→ Task brief: From the listing below, copy only the lines running from the line that contains "- photoreceptors are" to the line that contains "- captures light as pigments are black", both included.

→ Extracted material:
* * * * * * * * *
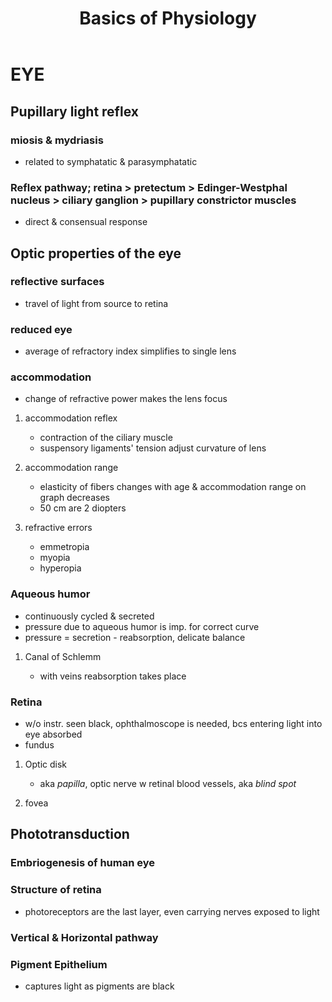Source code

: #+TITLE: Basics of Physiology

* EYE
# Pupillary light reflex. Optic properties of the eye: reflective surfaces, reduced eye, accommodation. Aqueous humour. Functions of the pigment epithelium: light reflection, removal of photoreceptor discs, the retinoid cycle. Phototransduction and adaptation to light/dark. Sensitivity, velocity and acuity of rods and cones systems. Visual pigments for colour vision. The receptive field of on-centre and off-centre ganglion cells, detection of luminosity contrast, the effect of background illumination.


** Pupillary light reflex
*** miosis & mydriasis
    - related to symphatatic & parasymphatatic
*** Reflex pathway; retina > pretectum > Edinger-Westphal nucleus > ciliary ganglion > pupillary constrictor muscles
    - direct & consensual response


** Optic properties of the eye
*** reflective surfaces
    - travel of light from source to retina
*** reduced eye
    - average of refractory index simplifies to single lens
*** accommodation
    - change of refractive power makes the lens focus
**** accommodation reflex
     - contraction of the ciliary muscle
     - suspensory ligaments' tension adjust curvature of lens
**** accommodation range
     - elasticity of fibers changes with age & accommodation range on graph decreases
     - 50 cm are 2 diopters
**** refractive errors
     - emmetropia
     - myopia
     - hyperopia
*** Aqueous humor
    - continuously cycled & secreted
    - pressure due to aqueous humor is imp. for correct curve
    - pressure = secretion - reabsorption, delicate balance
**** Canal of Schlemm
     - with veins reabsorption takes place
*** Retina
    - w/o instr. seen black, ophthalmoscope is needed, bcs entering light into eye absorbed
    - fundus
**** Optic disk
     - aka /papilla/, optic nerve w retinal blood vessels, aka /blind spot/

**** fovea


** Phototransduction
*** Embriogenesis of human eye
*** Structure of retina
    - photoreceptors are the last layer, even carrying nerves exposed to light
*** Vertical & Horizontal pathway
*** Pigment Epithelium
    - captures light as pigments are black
* * * * * * * * *
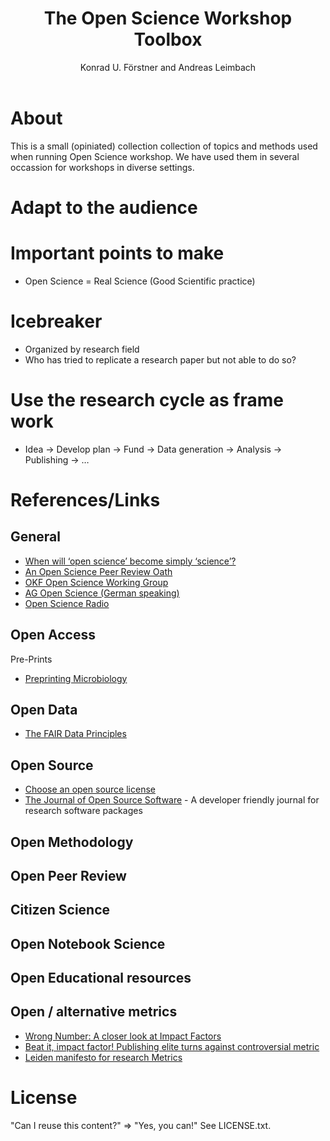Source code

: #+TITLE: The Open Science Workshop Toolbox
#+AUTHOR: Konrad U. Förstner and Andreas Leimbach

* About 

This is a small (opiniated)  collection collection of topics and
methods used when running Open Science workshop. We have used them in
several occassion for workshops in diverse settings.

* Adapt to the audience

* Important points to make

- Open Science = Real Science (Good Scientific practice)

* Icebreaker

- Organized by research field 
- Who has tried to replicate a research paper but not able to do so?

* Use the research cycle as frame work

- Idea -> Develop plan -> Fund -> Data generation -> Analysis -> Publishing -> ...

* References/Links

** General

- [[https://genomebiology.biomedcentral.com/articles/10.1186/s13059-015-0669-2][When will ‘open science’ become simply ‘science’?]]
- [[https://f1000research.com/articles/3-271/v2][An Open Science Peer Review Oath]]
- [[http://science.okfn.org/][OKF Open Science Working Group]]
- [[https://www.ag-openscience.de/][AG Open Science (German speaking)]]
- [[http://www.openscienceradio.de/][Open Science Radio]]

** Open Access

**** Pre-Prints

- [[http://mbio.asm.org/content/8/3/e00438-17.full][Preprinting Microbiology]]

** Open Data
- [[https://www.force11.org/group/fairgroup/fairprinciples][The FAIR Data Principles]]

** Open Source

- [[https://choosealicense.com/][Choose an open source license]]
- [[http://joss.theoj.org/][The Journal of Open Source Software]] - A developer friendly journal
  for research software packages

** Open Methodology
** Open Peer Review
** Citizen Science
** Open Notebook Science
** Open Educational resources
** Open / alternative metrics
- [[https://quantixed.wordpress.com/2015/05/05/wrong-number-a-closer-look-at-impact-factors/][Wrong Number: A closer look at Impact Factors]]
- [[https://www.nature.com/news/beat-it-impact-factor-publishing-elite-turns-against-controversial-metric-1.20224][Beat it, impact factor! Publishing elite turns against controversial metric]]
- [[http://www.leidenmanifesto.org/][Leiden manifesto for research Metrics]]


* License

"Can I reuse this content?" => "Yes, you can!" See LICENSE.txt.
* * * * * * * * *
→ Problem solution:
    - photoreceptors are the last layer, even carrying nerves exposed to light
*** Vertical & Horizontal pathway
*** Pigment Epithelium
    - captures light as pigments are black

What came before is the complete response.